# Source material
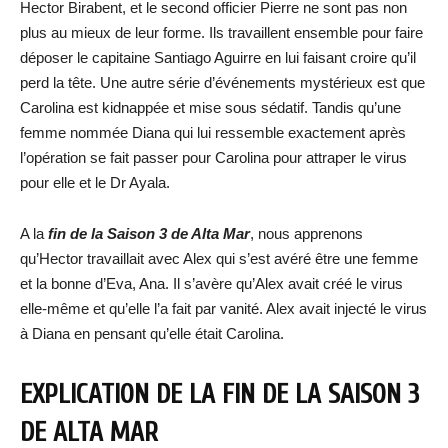
Hector Birabent, et le second officier Pierre ne sont pas non
plus au mieux de leur forme. Ils travaillent ensemble pour faire
déposer le capitaine Santiago Aguirre en lui faisant croire qu’il
perd la tête. Une autre série d’événements mystérieux est que
Carolina est kidnappée et mise sous sédatif. Tandis qu’une
femme nommée Diana qui lui ressemble exactement après
l’opération se fait passer pour Carolina pour attraper le virus
pour elle et le Dr Ayala.
A la
fin de la Saison 3 de Alta Mar
, nous apprenons
qu’Hector travaillait avec Alex qui s’est avéré être une femme
et la bonne d’Eva, Ana. Il s’avère qu’Alex avait créé le virus
elle-même et qu’elle l’a fait par vanité. Alex avait injecté le virus
à Diana en pensant qu’elle était Carolina.
EXPLICATION DE LA FIN DE LA SAISON 3
DE ALTA MAR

# Problem to solve
Could you copy every line from the records that mentions the word "virus"?

# Result
l’opération se fait passer pour Carolina pour attraper le virus
et la bonne d’Eva, Ana. Il s’avère qu’Alex avait créé le virus
elle-même et qu’elle l’a fait par vanité. Alex avait injecté le virus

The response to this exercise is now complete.